Rome, via dei Sabelli, le 25 octobre 2005
Je dors prêt de Kajta-Anna, et je me mets à songer aux aubergines à la parmesane d’hier soir. «Very tasteful» dit Katja sans se retourner, ce qui est éminemment suspect car lorsqu’elle parle en dormant, Katja-Anna parle Allemand de la montagne.
Un peu plus tard, je pense à une autre chose, et Katja-Anna me la commente de la même manière. Si jamais j’étais en train de rêver, me fis-je en réflexion, je rêverais tout seul, et il n’y a aucune raison que Katja-Anna connaisse le contenu de mes rêves plus que le contenu de mes pensées. Je me force alors à penser à des objets simples, et, à chaque fois, Katja-Anna commente cet objet, quoique parfois avec une difficulté que je dois imputer à la langue, ou à ma manière retorse de penser les objets. Mais dans l’ensemble, cela marche, j’arrive à projeter mes pensées dans un espace public que Katja-Anna peut ouvrir, et nous pouvons ainsi échanger des images simples, ce qui nous sera certainement très utile pour tricher aux jeux d’argent.
Vienne, le 18 avril 2008
Grasse matinée. Je sens que je flotte, tous les coins de mon lit sont hospitaliers. Venue en rêve, cette phrase exacte : « je suis le porte-parole ardent de cette flatterie sensuelle qu’est la capitainerie ».
Sans doute que le mot «flotterie», que je ressens, devient le mot «flatterie», voire «flatterie sensuelle». C'est de ma lecture viennoise de Bachelard que sera revenue la rêverie du flottement, cette lenteur de la pensée du fleuve, le radeau, la barque, une certaine amitié indifférente de l'onde. Et la péniche qui nous conduisit la semaine dernière jusqu’à la Marne, pour savoir si je vais vivre et travailler à San Francisco cet automne, m’aura apporté l’invention, ou la question quant à ce que ferai dans ma vie, du capitaine.
Paris, le 30 juin 2008
Mon amoureuse et moi prenons beaucoup de temps pour préparer la couche. Il faut en tirer les coins, toujours s’assurer de la couverture uniforme de la couette, caler les coussins, attribuer les côtés. La partie la plus longue est la répartition de la chaleur des corps, de se chauffer sa place dans le matelas aux enjeux plus subtiles de savoir qui est trop chaud, quel bout de ton corps est trop froid, mets ta main là, dégage ton pied.
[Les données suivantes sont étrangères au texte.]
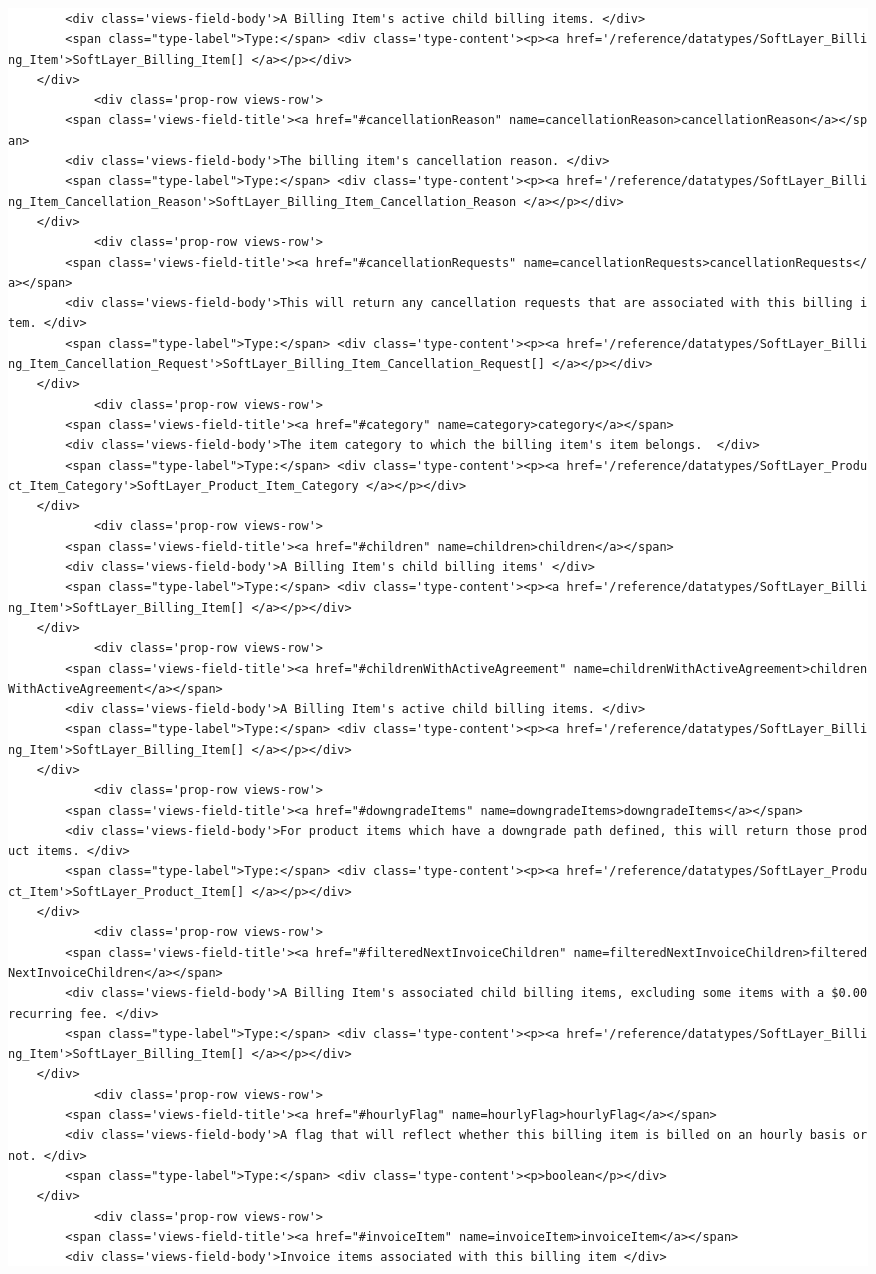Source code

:             <div class='views-field-body'>A Billing Item's active child billing items. </div>
            <span class="type-label">Type:</span> <div class='type-content'><p><a href='/reference/datatypes/SoftLayer_Billing_Item'>SoftLayer_Billing_Item[] </a></p></div>
        </div>
                <div class='prop-row views-row'>
            <span class='views-field-title'><a href="#cancellationReason" name=cancellationReason>cancellationReason</a></span>
            <div class='views-field-body'>The billing item's cancellation reason. </div>
            <span class="type-label">Type:</span> <div class='type-content'><p><a href='/reference/datatypes/SoftLayer_Billing_Item_Cancellation_Reason'>SoftLayer_Billing_Item_Cancellation_Reason </a></p></div>
        </div>
                <div class='prop-row views-row'>
            <span class='views-field-title'><a href="#cancellationRequests" name=cancellationRequests>cancellationRequests</a></span>
            <div class='views-field-body'>This will return any cancellation requests that are associated with this billing item. </div>
            <span class="type-label">Type:</span> <div class='type-content'><p><a href='/reference/datatypes/SoftLayer_Billing_Item_Cancellation_Request'>SoftLayer_Billing_Item_Cancellation_Request[] </a></p></div>
        </div>
                <div class='prop-row views-row'>
            <span class='views-field-title'><a href="#category" name=category>category</a></span>
            <div class='views-field-body'>The item category to which the billing item's item belongs.  </div>
            <span class="type-label">Type:</span> <div class='type-content'><p><a href='/reference/datatypes/SoftLayer_Product_Item_Category'>SoftLayer_Product_Item_Category </a></p></div>
        </div>
                <div class='prop-row views-row'>
            <span class='views-field-title'><a href="#children" name=children>children</a></span>
            <div class='views-field-body'>A Billing Item's child billing items' </div>
            <span class="type-label">Type:</span> <div class='type-content'><p><a href='/reference/datatypes/SoftLayer_Billing_Item'>SoftLayer_Billing_Item[] </a></p></div>
        </div>
                <div class='prop-row views-row'>
            <span class='views-field-title'><a href="#childrenWithActiveAgreement" name=childrenWithActiveAgreement>childrenWithActiveAgreement</a></span>
            <div class='views-field-body'>A Billing Item's active child billing items. </div>
            <span class="type-label">Type:</span> <div class='type-content'><p><a href='/reference/datatypes/SoftLayer_Billing_Item'>SoftLayer_Billing_Item[] </a></p></div>
        </div>
                <div class='prop-row views-row'>
            <span class='views-field-title'><a href="#downgradeItems" name=downgradeItems>downgradeItems</a></span>
            <div class='views-field-body'>For product items which have a downgrade path defined, this will return those product items. </div>
            <span class="type-label">Type:</span> <div class='type-content'><p><a href='/reference/datatypes/SoftLayer_Product_Item'>SoftLayer_Product_Item[] </a></p></div>
        </div>
                <div class='prop-row views-row'>
            <span class='views-field-title'><a href="#filteredNextInvoiceChildren" name=filteredNextInvoiceChildren>filteredNextInvoiceChildren</a></span>
            <div class='views-field-body'>A Billing Item's associated child billing items, excluding some items with a $0.00 recurring fee. </div>
            <span class="type-label">Type:</span> <div class='type-content'><p><a href='/reference/datatypes/SoftLayer_Billing_Item'>SoftLayer_Billing_Item[] </a></p></div>
        </div>
                <div class='prop-row views-row'>
            <span class='views-field-title'><a href="#hourlyFlag" name=hourlyFlag>hourlyFlag</a></span>
            <div class='views-field-body'>A flag that will reflect whether this billing item is billed on an hourly basis or not. </div>
            <span class="type-label">Type:</span> <div class='type-content'><p>boolean</p></div>
        </div>
                <div class='prop-row views-row'>
            <span class='views-field-title'><a href="#invoiceItem" name=invoiceItem>invoiceItem</a></span>
            <div class='views-field-body'>Invoice items associated with this billing item </div>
Cette partie de la préparation peut durer toute la nuit.
Mais ce n’est pas notre premier lit, l’expérience compte, nous sommes rodés. Au prix d’immenses efforts et de grands sacrifices, parfois de manigances qui nous éloignent et nous fatiguent, mon amoureuse et moi parvenons à produire une couche d’une qualité incomparable. C’est aussi ce que pense un ours, à l’opportunisme duquel les parois coulissantes de la chambre ne résistent pas. La perfection de notre couche ne l’attendrit pas, il se suffit de nous en foutre dehors et de dormir au chaud.
Tu es sans doute parti de trop loin. Peut-être que ce que tu fais, ce sont tes enfants qui en bénéficieront.